◆ What to do: Repeat the following data exactly, omitting pictures.

◆ Data block:
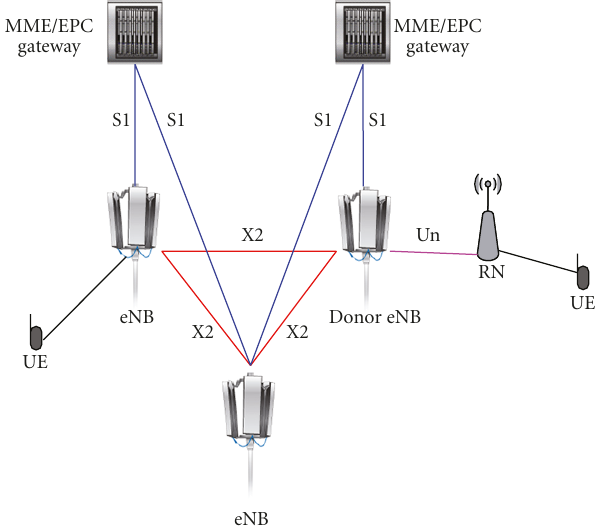
Figure 2: Architecture for relay enhanced LTE network with fixed RN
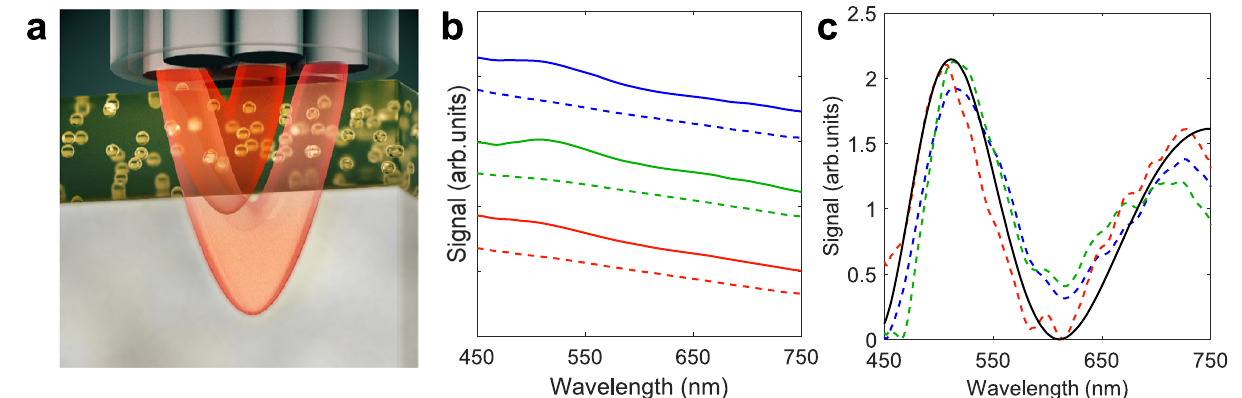
(green) and 2mm − 1 (blue). c Reconstructed single backscattering components of thetoplayerforbottomlayerswith1mm − 1 (red),1.5mm − 1 (green)and2mm − 1 (blue) reduced scattering coef fi cients and Mie theory calculations for 0.5 μ m diameter polystyrene microspheres in backscattering direction (black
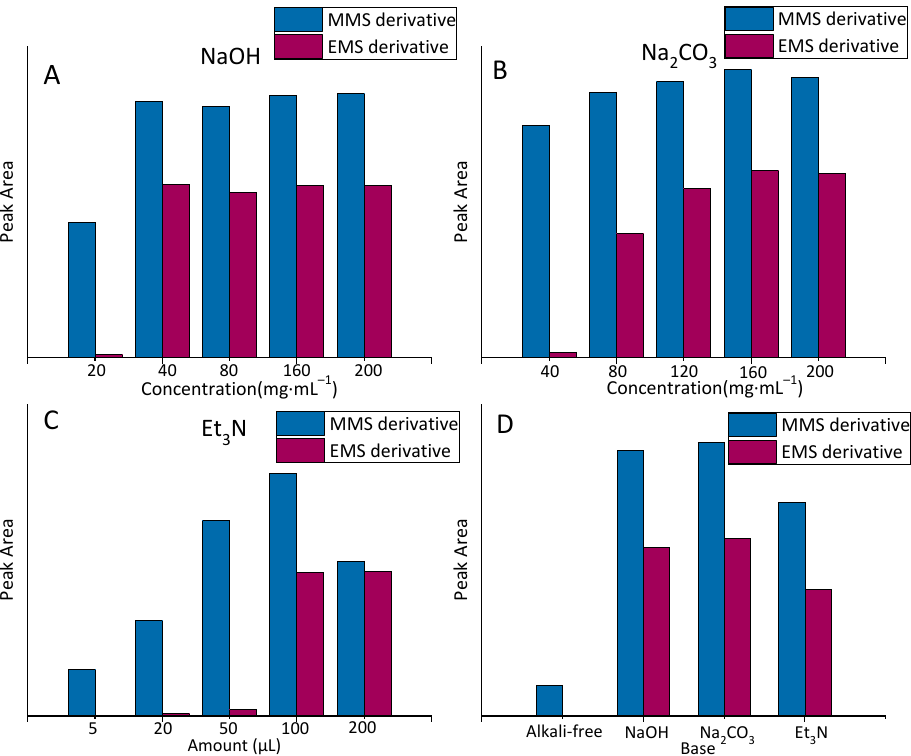
Figure 6. Types and concentrations of base. ( A ) Different concentrations of NaOH; ( B ) different concentrations of Na 2 CO 3 ; ( C ) different concentrations of Et 3 N; ( D ) comparison of the results under the optimal concentration of the three bases.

◆ Output for this task:
Figure 2: Architecture for relay enhanced LTE network with fixed RN
(green) and 2mm − 1 (blue). c Reconstructed single backscattering components of thetoplayerforbottomlayerswith1mm − 1 (red),1.5mm − 1 (green)and2mm − 1 (blue) reduced scattering coef fi cients and Mie theory calculations for 0.5 μ m diameter polystyrene microspheres in backscattering direction (black
Figure 6. Types and concentrations of base. ( A ) Different concentrations of NaOH; ( B ) different concentrations of Na 2 CO 3 ; ( C ) different concentrations of Et 3 N; ( D ) comparison of the results under the optimal concentration of the three bases.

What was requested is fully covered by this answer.